Michel Combes. Le représentant du ministre de l’Agriculture nous a rassurés sur une partie de sa réponse. Quand il dit notamment que les OVS (Organisme à Vocation Sanitaire) ne seront pas touchés mais cela n’englobe pas l’ensemble des missions des GDS. J’ai besoin d’avoir encore plus de précisions.

>> Une partie de vos travaux a été con-sacrée au Brexit. Que faut-il en retenir ?
Michel Combes. Le Brexit, c’est une inquiétude. Aujourd’hui, les Anglais doivent clairement dire ce qu’ils veulent. Rester ? Sortir ? Ils ne peuvent pas être à la fois dedans et dehors. Il y a trop d’enjeux économiques pour l’agriculture française. On a besoin de savoir.
Hervé Marie. Deux choses. La première, c’est que l’on peut se demander ce que veulent réellement les Britanniques : sortir ou pas ? La seconde, c’est le manque de fermeté de l’Union Européenne. On a l’impression que l’UE cède aux caprices des Britanniques avec ce report de six mois.
J’estime qu’il est temps de siffler la fin de la partie. Parallèlement, Bruxelles doit mettre en place un plan massif de soutien à l’élevage. Si le Brexit était entré en vigueur la semaine dernière comme cela aurait du se passer, rien n’avait été prévu alors que, exemple dans la Manche, deux vaches sur dix produisent du lait pour le Royaume-Uni.

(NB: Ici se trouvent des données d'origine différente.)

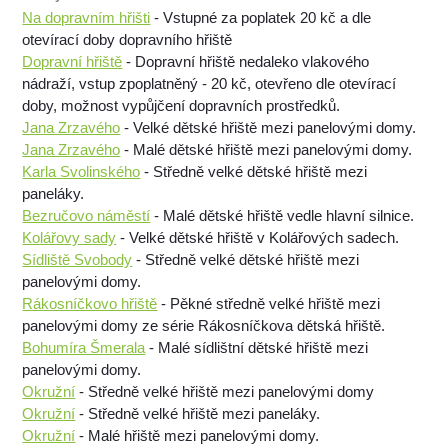
Na dopravním hřišti
- Vstupné za poplatek 20 kč a dle
otevírací doby dopravního hřiště
Dopravní hřiště
- Dopravní hřiště nedaleko vlakového
nádraží, vstup zpoplatněný - 20 kč, otevřeno dle otevírací
doby, možnost vypůjčení dopravních prostředků.
Jana Zrzavého
- Velké dětské hřiště mezi panelovými domy.
Jana Zrzavého
- Malé dětské hřiště mezi panelovými domy.
Karla Svolinského
- Středně velké dětské hřiště mezi
paneláky.
Bezručovo náměstí
- Malé dětské hřiště vedle hlavní silnice.
Kolářovy sady
- Velké dětské hřiště v Kolářových sadech.
Sídliště Svobody
- Středně velké dětské hřiště mezi
panelovými domy.
Rákosníčkovo hřiště
- Pěkné středně velké hřiště mezi
panelovými domy ze série Rákosníčkova dětská hřiště.
Bohumíra Šmerala
- Malé sídlištní dětské hřiště mezi
panelovými domy.
Okružní
- Středně velké hřiště mezi panelovými domy
Okružní
- Středně velké hřiště mezi paneláky.
Okružní
- Malé hřiště mezi panelovými domy.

>> On ne peut cependant pas totalement écarter l’hypothèse que les Anglais reviennent sur leur décision, qu’ils debrexitent ?
Hervé Marie. Dans cette hypothèse, c’est à l’UE de dire « oui » ou « non » vous avez le droit d’organiser un nouveau référendum et de le conditionnner à l’adhésion à l’euro. On ne peut pas être à la fois dedans et dehors. L’Europe doit être ferme sur cette question.

llll Jean Bizet  Sénateur de la Manche
« Nous n’avons jamais eu autant besoin d’Europe »
« Je prends acte de la décision prise en conseil européen d’accorder un nouveau report de la date de sortie du Royaume-Uni. J’avoue que ce n’est pas ce que j’aurai souhaité... J’aurai souhaité véritablement plus de fermeté de l’Union Européenne. Je crains qu’il y ait un autre 31 octobre. Rien n’empêche nos amis britanniques de continuer à demander d’autres délais. Je crains que nous n’entrions dans des reports perpétuels ce qui serait extrêmement malsain pour le monde économique parce que c’est empreint d’incertitudes. C’est malsain pour l’ensemble de l’UE avec 73 parlementaires britanniques au sein du parlement européen à un moment où l’on n’a jamais eu autant besoin d’Europe. Une Europe qui doit prendre des décisions cruciales vis-à-vis de dossiers très préoccupants : le rapport économique entre l’UE et la Chine, les rapports entre l’UE et les Etats-Unis avec la crise du multilatéralisme, la crise au niveau de l’OTAN et combien d’autres encore. L’UE risque de se trouver fragilisée par cette paralysie qui s’annonce. On ne pourra pas prendre de bonnes décisions avec un partenaire qui ne croit plus à l’Europe».

llll Benoit Arrivé
maire de Cherbourg-en-Cotentin
« Saisir les opportunités et minimiser les inconvénients »
« Cette question du Brexit est un sujet qui à la fois nous passionne et nous inquiète puisque, en fonction de ses modalités, Cherbourg-en-Cotentin pourrait redevenir une frontière. Une frontière avec un certain nombre de contrôles qui pourraient faire perdre du temps aux rotations d’animaux, d’hommes ou bien encore de marchandises. C’est donc source d’inquiétude sur une partie du transmanche mais c’est aussi peut-être, probablement, une opportunité. On le voit d’ailleurs ici à Cherbourg-en-Cotentin avec un redéveloppement des liaisons notamment avec l’Irlande. De l’inquiétude donc, et on y travaille beaucoup avec les différents acteurs concernés dont le GDS que nous avons eu plaisir à accueillir en congrès national pendant deux jours,  mais aussi un travail d’opportunités de développement de notre port. On essaye de mettre les choses à l’équilibre : saisir les opportunités en minimisant les inconvénients possibles du Brexit».